Lord Mungram hatte seinen Jägern die Bitte mit auf den Weg gegeben, sehr gut auf Lady Diara und die anderen zu achten, wobei er Sir Oontz ausschloß, da dieser selbst sehr gut, auf sich achten konnte.
Rocra versicherte ihm, daß sie alles in ihrer Macht stehende tun würden, um seinem Wunsch nachzukommen und wie Rocra Lord Mungram auch versicherte, bis in den Tod, wenn es sein sollte, der Meinung waren auch Artep, Xamoed und Raunaj. Mit einem etwas besseren Gefühl, hatte Lord Mungram Lady Diara und die anderen verabschiedet, obwohl er wußte, daß einige von ihnen Haus Sky´s niemals wiedersehen würden.
Das behielt er allerdings für sich.
Die weitere Reiseroute verlief fast ausschließlich über weit ausgestreckte Wiesen und auch durch einige kleinere Wälder. Am sechsten Tag war die Hälfte ihres Proviants aufgebraucht und die Jäger begannen damit, ihrem eigentlichen Geschäft nachzugehen, dem Jagen.
Sie versorgten die Gruppe in den nächsten sechs Tagen mit frischem Fleisch, bis der Tag kam, an dem sie auch keine anderen Lebensmittel mehr hatten.
Es blieb ihnen nichts anderes übrig, als die nächste Ortschaft aufzusuchen, um ihren Proviant wieder aufzufüllen.
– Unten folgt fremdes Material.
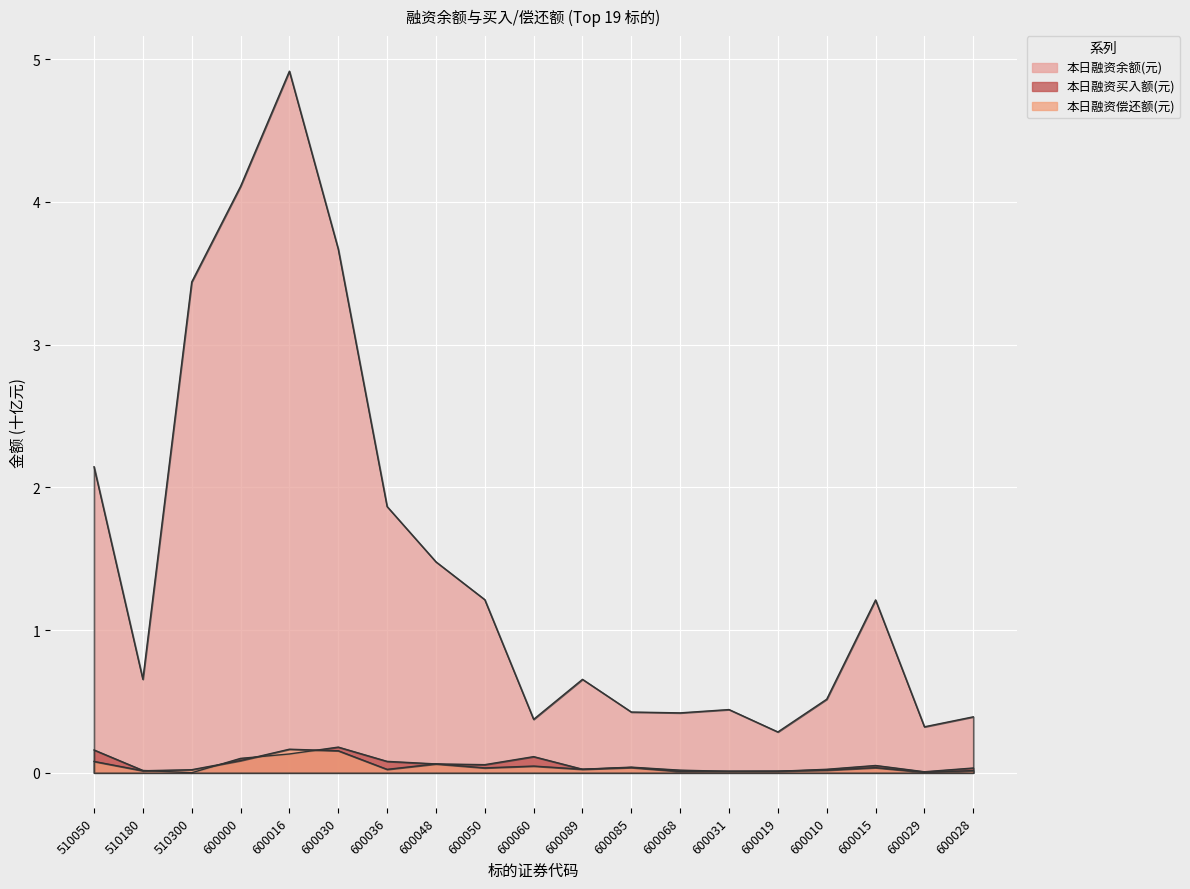

True or false: 本日融资余额(元) and 本日融资偿还额(元) cross at least once.

False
Es war der fünfzehnte Tag ihrer Reise und die Gruppe war zu einer richtigen Gemeinschaft geworden, wo jeder jedem half.
Es war etwas anderes, wenn man eine Person nur ab und zu sah, um sich mit ihr zu unterhalten, oder ob man nun auf Dauer mit ihr zusammenleben mußte.
Aber in ihrer Gruppe gab es keine Probleme. Es gab keine Streitereien, oder andere Dinge, die eine Gruppe auseinandertreiben konnte und sie verstanden sich immer besser.
Jedem war klar, daß Lady Diara die jenige war, die das sagen hatte, allerdings überließ sie es, fast immer, Sir Oontz oder Ixa, irgendwelche Entscheidungen zu treffen.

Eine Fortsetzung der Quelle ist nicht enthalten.